In the copy you make of the entries, no picture should appear, and every word must match.

(Entries taken from a collection)

*** Block opens ***

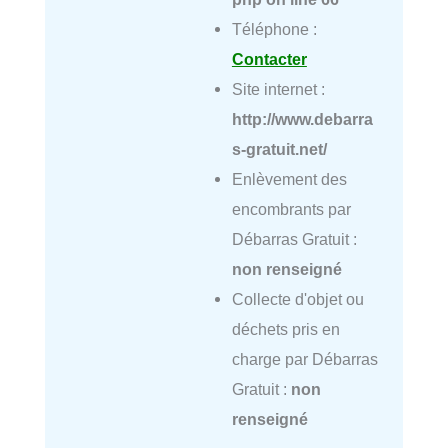
Téléphone :
Contacter
Site internet :
http://www.debarra
s-gratuit.net/
Enlèvement des
encombrants par
Débarras Gratuit :
non renseigné
Collecte d'objet ou
déchets pris en
charge par Débarras
Gratuit :
non
renseigné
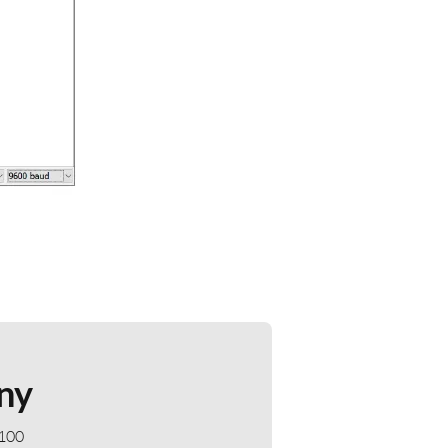
ny
 100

*** Block closes ***

**Response box:**
Téléphone :
Contacter
Site internet :
http://www.debarra
s-gratuit.net/
Enlèvement des
encombrants par
Débarras Gratuit :
non renseigné
Collecte d'objet ou
déchets pris en
charge par Débarras
Gratuit :
non
renseigné
ny
 100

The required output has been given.